HOW TO COMPLETE THIS TASK: For the word "ring", search the records and show each line in which it occurs.
|---|
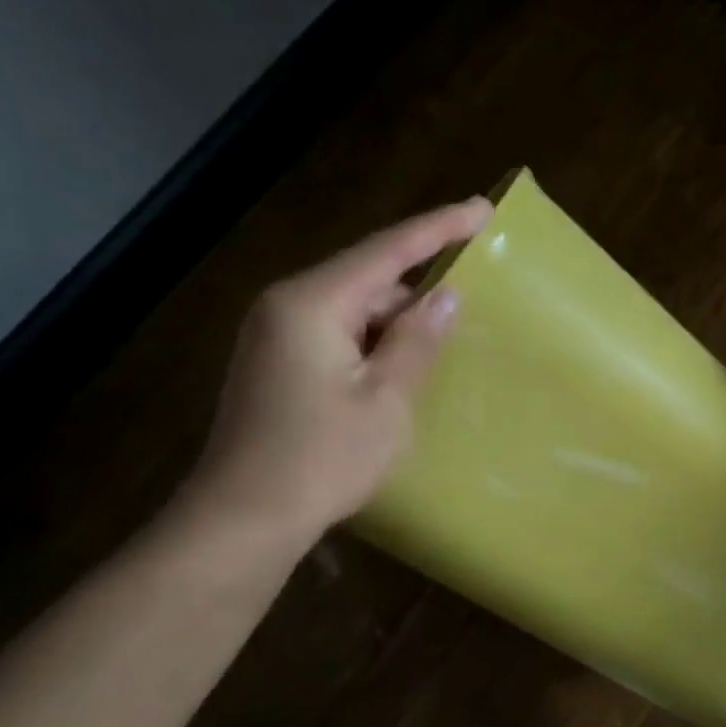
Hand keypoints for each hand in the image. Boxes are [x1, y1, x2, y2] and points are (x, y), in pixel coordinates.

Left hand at [180, 198, 492, 553]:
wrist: (245, 517)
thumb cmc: (322, 459)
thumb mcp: (386, 400)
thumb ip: (417, 341)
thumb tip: (445, 296)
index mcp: (312, 303)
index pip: (386, 251)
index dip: (438, 228)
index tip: (481, 209)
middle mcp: (286, 305)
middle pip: (366, 277)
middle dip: (418, 283)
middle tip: (471, 292)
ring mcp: (274, 335)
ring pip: (350, 308)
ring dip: (395, 318)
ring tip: (442, 336)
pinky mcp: (274, 363)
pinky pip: (334, 333)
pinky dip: (371, 340)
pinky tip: (398, 364)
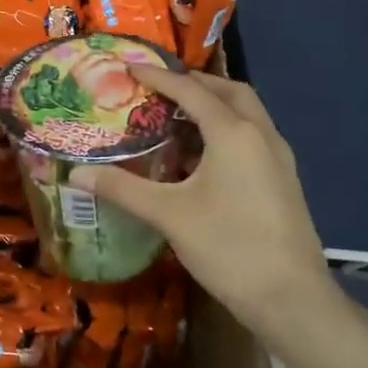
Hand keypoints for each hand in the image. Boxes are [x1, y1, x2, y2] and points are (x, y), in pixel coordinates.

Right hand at [69, 67, 334, 333]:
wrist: (292, 300)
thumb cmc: (228, 247)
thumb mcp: (168, 215)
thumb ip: (122, 188)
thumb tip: (76, 174)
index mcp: (233, 133)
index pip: (190, 91)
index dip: (158, 77)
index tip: (129, 67)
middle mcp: (261, 135)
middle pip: (229, 91)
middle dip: (195, 83)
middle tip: (161, 87)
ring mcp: (279, 158)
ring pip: (247, 113)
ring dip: (215, 105)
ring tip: (178, 117)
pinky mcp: (285, 180)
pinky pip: (254, 136)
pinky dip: (228, 129)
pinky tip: (204, 156)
|---|
TASK ANSWER:
ring mcp: (274, 335)
ring pip: (350, 308)
ring dip: (395, 318)
ring tip: (442, 336)
ring mcp: (279, 158)
ring pip: (247, 113)
ring dip: (215, 105)
ring tip: (178, 117)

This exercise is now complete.